Text block:

************

Watkins was drafted by the Chicago Cubs in the 21st round of the 2008 Major League Baseball draft, and signed with the team on June 27, , receiving a reported signing bonus of $600,000. He made his professional debut with the rookie-level AZL Cubs, and hit .325/.462/.363 in 27 games. In 2009, Watkins played in 72 games for the Low-A Boise Hawks, and recorded a .326/.389/.391 slash with 29 RBI. The following year, Watkins played for the Single-A Peoria Chiefs, batting .261/.351/.339 with 1 home run and 30 RBI. In 2011, Watkins played for the High-A Daytona Cubs, setting career-highs in home runs (5) and RBI (45). For the 2012 season, Watkins played for the Double-A Tennessee Smokies, slashing .281/.383/.422 with new career-highs in home runs (9) and RBI (52). Watkins was named the Cubs' minor league player of the year in 2012 and the Cubs added him to their 40-man roster after the season. He was assigned to the Triple-A Iowa Cubs to begin the 2013 season. On August 4, 2013, the Cubs promoted Watkins to the major leagues and made his debut as the starting second baseman against the Los Angeles Dodgers, going 1-for-4. He finished his rookie season 8-for-38 (.211) with no home runs or RBI. Watkins hit .246 with a home run and 6 RBI in 65 at-bats with the Cubs in 2014.

************

How would you render this sentence from the passage on Watkins's baseball career in Spanish: "He made his professional debut with the rookie-level AZL Cubs, and hit .325/.462/.363 in 27 games." The entries are separate material and have no connection to the passage on Watkins's baseball career.

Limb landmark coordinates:
************

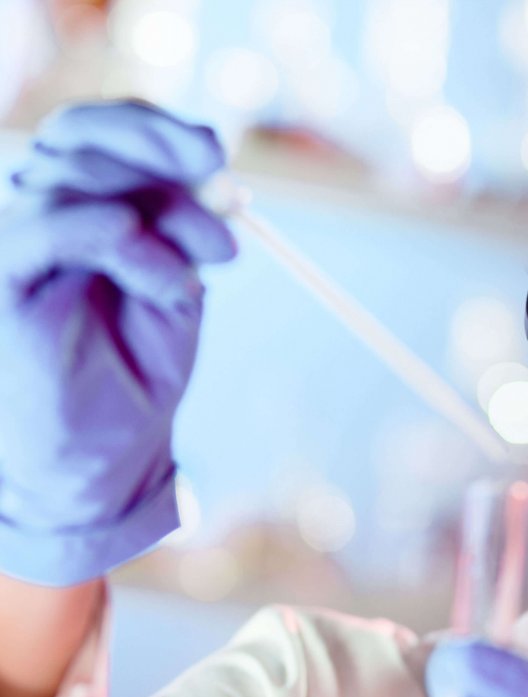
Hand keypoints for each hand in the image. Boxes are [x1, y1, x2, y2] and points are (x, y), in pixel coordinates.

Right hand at [0, 99, 236, 585]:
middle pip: (83, 137)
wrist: (103, 451)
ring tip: (204, 266)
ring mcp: (22, 245)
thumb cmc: (138, 372)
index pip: (105, 133)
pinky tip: (152, 258)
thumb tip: (220, 184)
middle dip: (160, 146)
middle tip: (220, 176)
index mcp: (84, 208)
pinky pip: (50, 232)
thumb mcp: (177, 291)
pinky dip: (109, 235)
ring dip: (155, 208)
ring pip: (71, 175)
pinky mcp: (9, 281)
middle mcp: (43, 214)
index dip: (158, 129)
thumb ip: (187, 236)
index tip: (218, 152)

************

Finished task:
Hizo su debut profesional con los AZL Cubs de nivel novato y bateó .325/.462/.363 en 27 partidos.